The Sun has a curious report today on Sheikh Hamad Bin Hamdan Al Nahyan, a member of Abu Dhabi's ruling family. The paper informs us that the billionaire sheikh had workmen carve his name, Hamad, in capital letters into an island he owns in the United Arab Emirates called Al Futaisi, without elaborating on when the name was inscribed, how it was accomplished, or how The Sun learned of the exploit. The paper reports that the name is so massive--we're talking two miles across, with each letter over half a mile high--that it's visible from space. Indeed, it is. To get a sense of just how gigantic this thing is, here's a view of both Abu Dhabi and Al Futaisi captured by Google Earth's satellites in 2009 (we've inserted an arrow to Hamad's name):
Zoom in a little closer and you'll see this post's lead image. Zoom in still closer and you get this:
We'll forgive you if you have some questions.
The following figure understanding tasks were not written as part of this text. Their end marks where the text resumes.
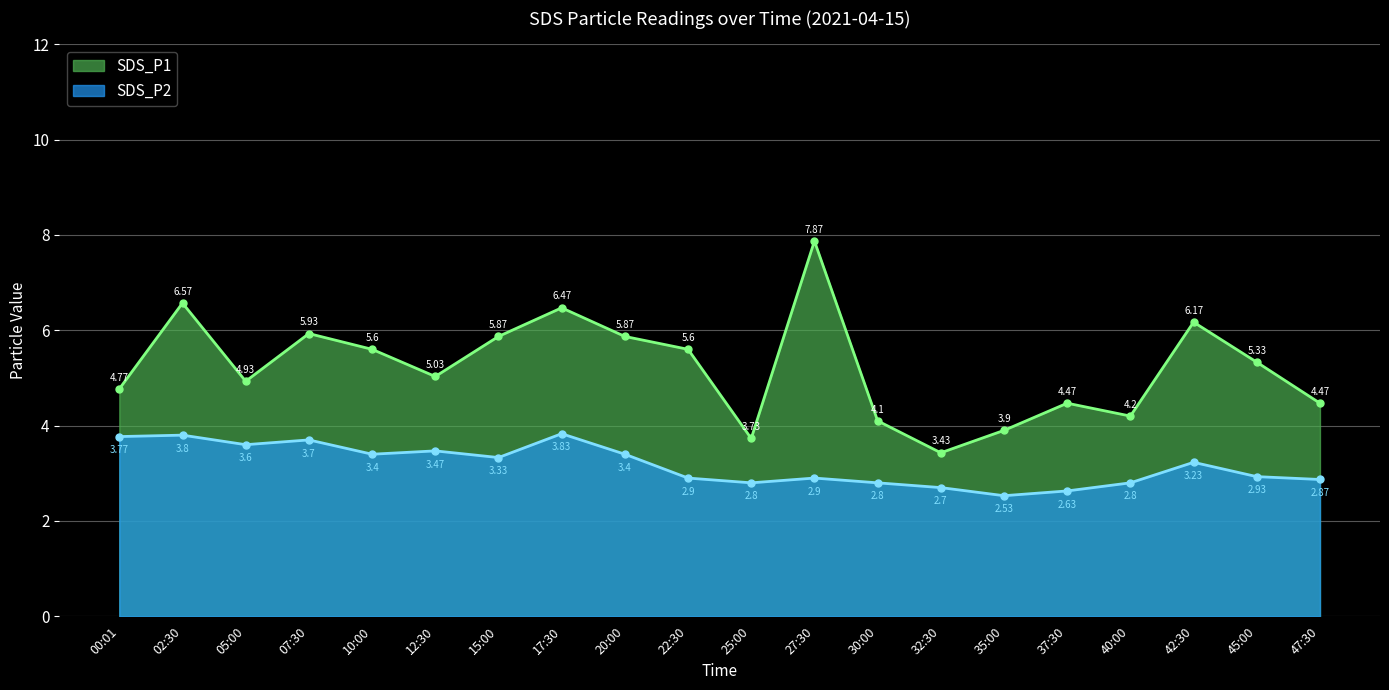

How many lines are shown in the chart?

2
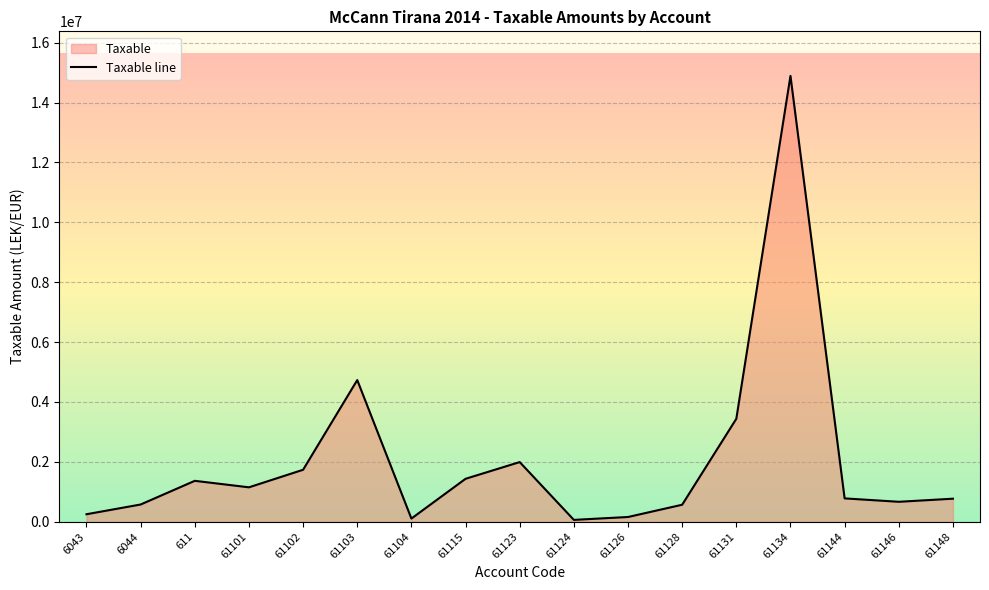

Approximately how many times larger is the value at 61131 compared to 6043?

13.7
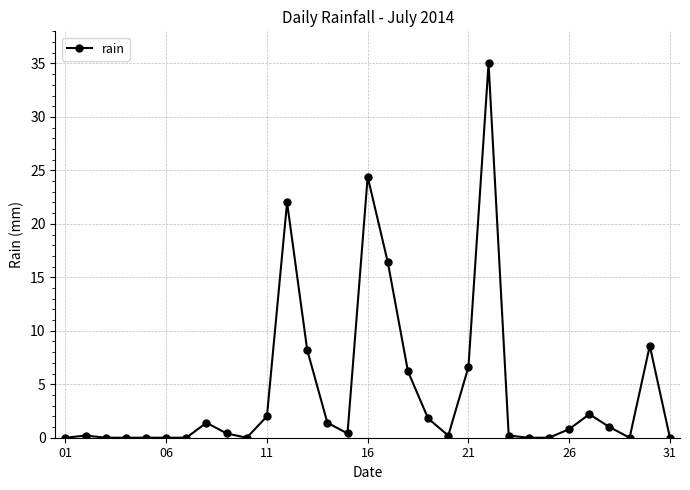

What is the difference between the maximum and minimum values?

35.0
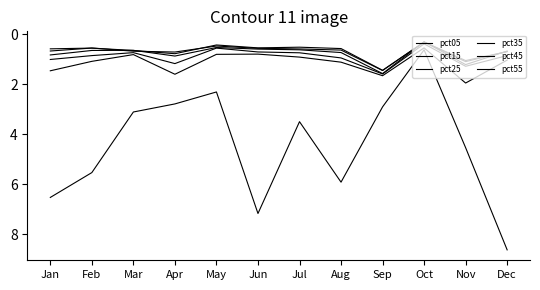

Reading right to left, list all the values displayed in this chart.

pct05: 8.6	4.5	0.6	2.9	5.9	3.5	7.2	2.3	2.8	3.1	5.5	6.5
pct15: 1.0	1.9	0.5	1.7	1.1	0.9	0.8	0.8	1.6	0.8	1.1	1.5
pct25: 0.9	1.3	0.4	1.6	0.9	0.7	0.7	0.6	1.2	0.7	0.9	1.0
pct35: 0.7	1.2	0.3	1.6	0.7	0.6	0.6	0.5	0.9	0.6	0.6	0.8
pct45: 0.7	1.1	0.3	1.4	0.6	0.6	0.6	0.5	0.7	0.7	0.6	0.7
pct55: 0.7	1.1	0.3	1.4	0.6	0.5	0.5	0.4	0.8	0.6	0.6	0.6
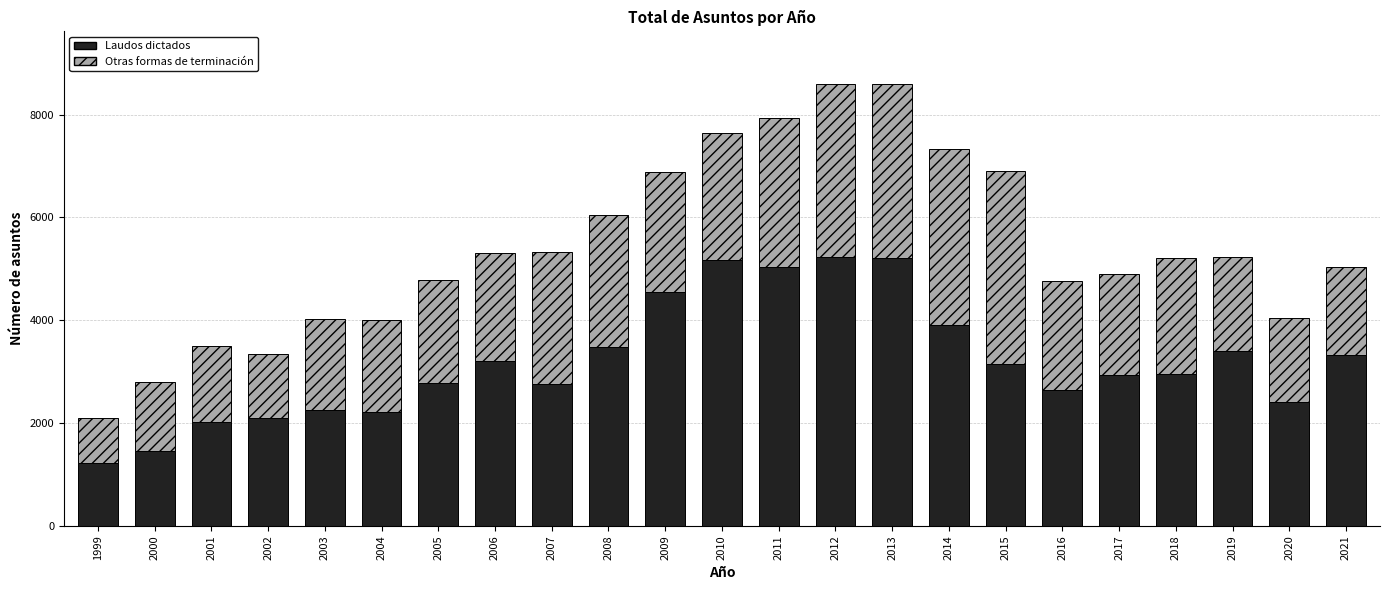

What is the minimum value for Laudos dictados?

1231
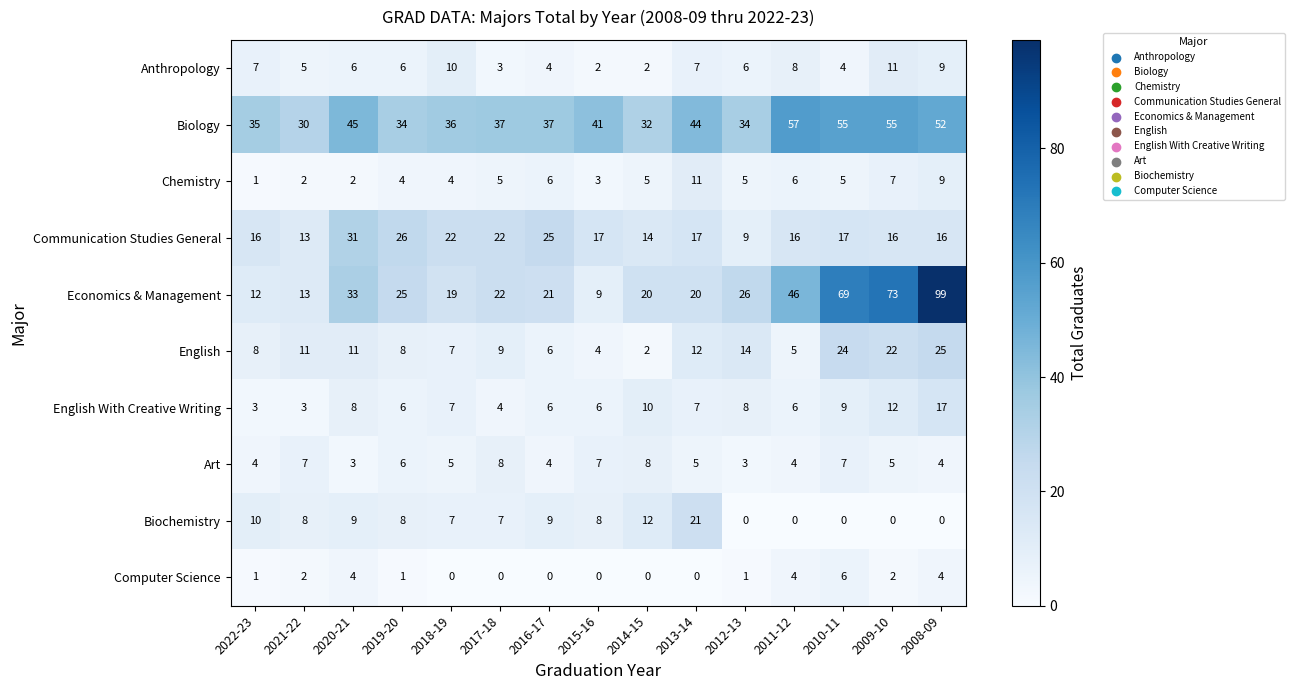

What is the difference between the highest and lowest values at 2018-19?

36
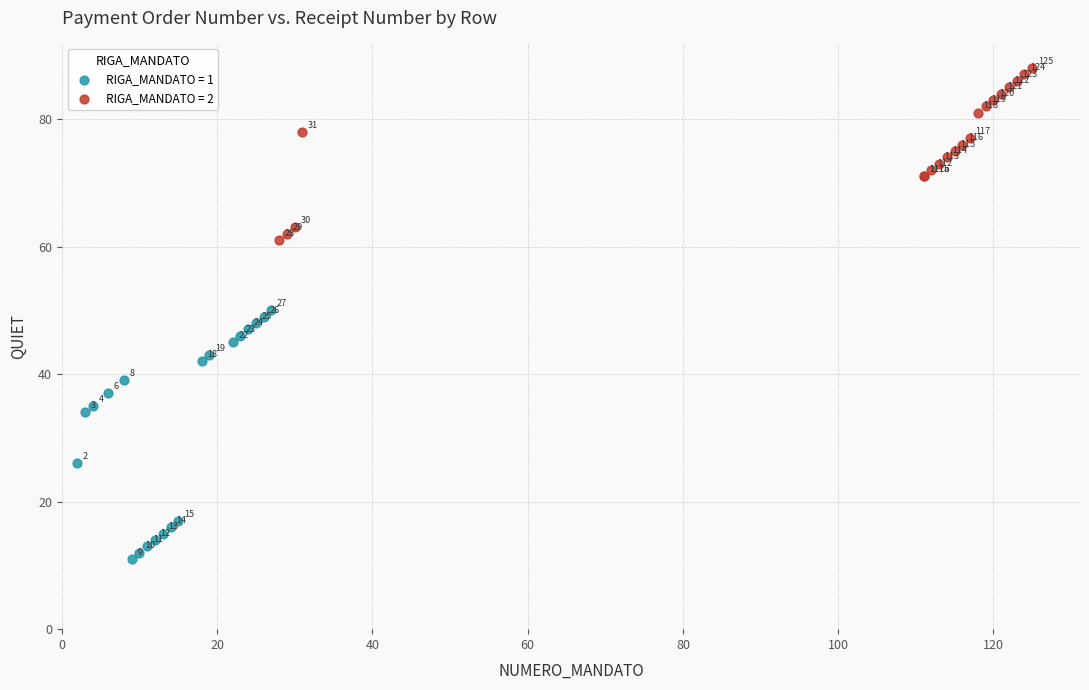

Which series contains the lowest Y value?

RIGA_MANDATO = 1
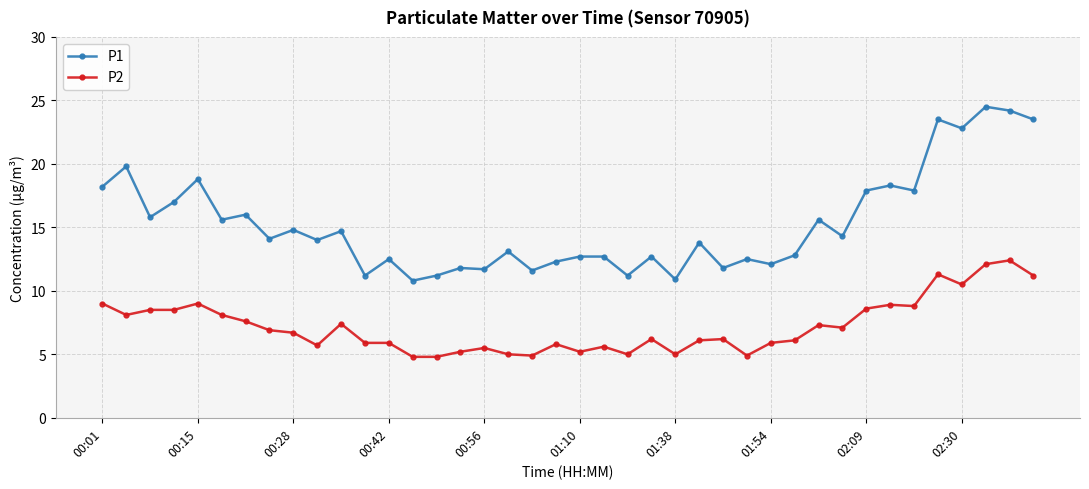

Count the number of categories in the chart.

40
For example, don't names scrawled in sand wash away? The Daily Mail explains that the letters form waterways that "absorb the encroaching tide" (check out the "M" above). Or you might ask why Sheikh Hamad chose to write his name in Roman letters rather than in Arabic. Was it to make sure everyone in space knew who he was? Perhaps. But The Financial Times' Tom Gara has another explanation: "Not a lot of straight lines in Arabic." Gara adds that that Hamad halted the project "temporarily, halfway through (rumour is other royals weren't happy). For a while on Google Earth, it just said 'HAM.'"
Finally, just who is this man with the audacity to carve his name on an island for astronauts and satellites to see? The 63-year-old Hamad, it turns out, seems to live by the motto "go big or go home." Forbes notes that Hamad's Emirates National Auto Museum features a "custom-built globe-shaped motor home said to be one-millionth the size of the Earth itself" and a pyramid housing his vast car collection. Here's a shot of that motor home and pyramid from the museum's website:
Hamad also built the world's largest truck--an operational Dodge Power Wagon 64 times larger than the original with a whole apartment inside--in the middle of the desert. Here's a BBC clip highlighted by Tom Gara profiling the vehicle (starts two minutes in):
The Daily Mail adds that Hamad has painted many of his cars in the colors of the rainbow, presumably the reason why he's nicknamed the "Rainbow Sheikh." Here's a picture from a Facebook fan page showing the sheikh standing next to a real Jeep and a Jeep replica:
Before you start criticizing Hamad for his lavish displays of wealth, however, you may want to know that the sheikh is also a philanthropist who focuses on medical causes, according to The Daily Mail.